>> start Exercise materials

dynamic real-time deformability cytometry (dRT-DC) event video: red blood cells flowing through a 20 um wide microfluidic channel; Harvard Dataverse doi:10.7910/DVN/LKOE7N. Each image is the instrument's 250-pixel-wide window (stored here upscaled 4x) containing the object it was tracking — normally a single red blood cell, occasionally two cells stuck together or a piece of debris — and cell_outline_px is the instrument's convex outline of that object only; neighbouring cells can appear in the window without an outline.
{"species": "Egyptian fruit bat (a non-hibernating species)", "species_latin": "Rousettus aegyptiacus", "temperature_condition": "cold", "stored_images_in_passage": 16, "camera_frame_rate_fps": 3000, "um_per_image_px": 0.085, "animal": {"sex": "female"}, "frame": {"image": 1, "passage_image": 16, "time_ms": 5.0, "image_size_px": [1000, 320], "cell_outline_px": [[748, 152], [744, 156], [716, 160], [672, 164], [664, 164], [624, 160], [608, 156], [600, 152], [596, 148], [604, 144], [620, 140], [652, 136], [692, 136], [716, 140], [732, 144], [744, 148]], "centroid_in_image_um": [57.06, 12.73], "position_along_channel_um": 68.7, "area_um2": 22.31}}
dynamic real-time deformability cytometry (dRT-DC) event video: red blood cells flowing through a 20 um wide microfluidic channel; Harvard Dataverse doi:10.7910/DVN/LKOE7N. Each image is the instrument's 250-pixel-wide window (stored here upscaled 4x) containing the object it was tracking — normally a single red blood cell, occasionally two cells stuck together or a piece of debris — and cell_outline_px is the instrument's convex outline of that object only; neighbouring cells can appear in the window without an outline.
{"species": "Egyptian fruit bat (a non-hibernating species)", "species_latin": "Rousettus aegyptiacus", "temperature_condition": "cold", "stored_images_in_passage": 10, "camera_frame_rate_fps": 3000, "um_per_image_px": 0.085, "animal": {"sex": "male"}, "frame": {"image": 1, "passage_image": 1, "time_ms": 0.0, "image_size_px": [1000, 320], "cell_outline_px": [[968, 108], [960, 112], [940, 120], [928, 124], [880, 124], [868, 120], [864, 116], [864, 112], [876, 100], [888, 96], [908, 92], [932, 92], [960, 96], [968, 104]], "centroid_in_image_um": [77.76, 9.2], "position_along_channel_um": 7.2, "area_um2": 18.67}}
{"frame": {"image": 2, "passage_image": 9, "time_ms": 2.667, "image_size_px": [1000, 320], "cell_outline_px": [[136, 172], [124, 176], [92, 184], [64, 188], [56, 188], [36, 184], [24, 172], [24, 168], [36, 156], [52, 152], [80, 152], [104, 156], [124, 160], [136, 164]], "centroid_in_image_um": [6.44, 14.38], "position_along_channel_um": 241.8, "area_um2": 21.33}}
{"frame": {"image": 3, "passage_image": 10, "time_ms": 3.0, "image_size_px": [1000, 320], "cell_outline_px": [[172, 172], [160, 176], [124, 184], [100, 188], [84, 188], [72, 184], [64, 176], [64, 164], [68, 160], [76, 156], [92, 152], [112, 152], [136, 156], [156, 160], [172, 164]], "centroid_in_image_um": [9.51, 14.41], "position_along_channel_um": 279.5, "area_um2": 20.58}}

>> end Exercise materials

_Task goal_: Please output the entire listing exactly as it stands.

_Output for this task_:
dynamic real-time deformability cytometry (dRT-DC) event video: red blood cells flowing through a 20 um wide microfluidic channel; Harvard Dataverse doi:10.7910/DVN/LKOE7N. Each image is the instrument's 250-pixel-wide window (stored here upscaled 4x) containing the object it was tracking — normally a single red blood cell, occasionally two cells stuck together or a piece of debris — and cell_outline_px is the instrument's convex outline of that object only; neighbouring cells can appear in the window without an outline.
{"species": "Egyptian fruit bat (a non-hibernating species)", "species_latin": "Rousettus aegyptiacus", "temperature_condition": "cold", "stored_images_in_passage": 16, "camera_frame_rate_fps": 3000, "um_per_image_px": 0.085, "animal": {"sex": "female"}, "frame": {"image": 1, "passage_image": 16, "time_ms": 5.0, "image_size_px": [1000, 320], "cell_outline_px": [[748, 152], [744, 156], [716, 160], [672, 164], [664, 164], [624, 160], [608, 156], [600, 152], [596, 148], [604, 144], [620, 140], [652, 136], [692, 136], [716, 140], [732, 144], [744, 148]], "centroid_in_image_um": [57.06, 12.73], "position_along_channel_um": 68.7, "area_um2": 22.31}}
dynamic real-time deformability cytometry (dRT-DC) event video: red blood cells flowing through a 20 um wide microfluidic channel; Harvard Dataverse doi:10.7910/DVN/LKOE7N. Each image is the instrument's 250-pixel-wide window (stored here upscaled 4x) containing the object it was tracking — normally a single red blood cell, occasionally two cells stuck together or a piece of debris — and cell_outline_px is the instrument's convex outline of that object only; neighbouring cells can appear in the window without an outline.
{"species": "Egyptian fruit bat (a non-hibernating species)", "species_latin": "Rousettus aegyptiacus", "temperature_condition": "cold", "stored_images_in_passage": 10, "camera_frame_rate_fps": 3000, "um_per_image_px": 0.085, "animal": {"sex": "male"}, "frame": {"image": 1, "passage_image": 1, "time_ms": 0.0, "image_size_px": [1000, 320], "cell_outline_px": [[968, 108], [960, 112], [940, 120], [928, 124], [880, 124], [868, 120], [864, 116], [864, 112], [876, 100], [888, 96], [908, 92], [932, 92], [960, 96], [968, 104]], "centroid_in_image_um": [77.76, 9.2], "position_along_channel_um": 7.2, "area_um2": 18.67}}
{"frame": {"image": 2, "passage_image": 9, "time_ms": 2.667, "image_size_px": [1000, 320], "cell_outline_px": [[136, 172], [124, 176], [92, 184], [64, 188], [56, 188], [36, 184], [24, 172], [24, 168], [36, 156], [52, 152], [80, 152], [104, 156], [124, 160], [136, 164]], "centroid_in_image_um": [6.44, 14.38], "position_along_channel_um": 241.8, "area_um2": 21.33}}
{"frame": {"image": 3, "passage_image": 10, "time_ms": 3.0, "image_size_px": [1000, 320], "cell_outline_px": [[172, 172], [160, 176], [124, 184], [100, 188], [84, 188], [72, 184], [64, 176], [64, 164], [68, 160], [76, 156], [92, 152], [112, 152], [136, 156], [156, 160], [172, 164]], "centroid_in_image_um": [9.51, 14.41], "position_along_channel_um": 279.5, "area_um2": 20.58}}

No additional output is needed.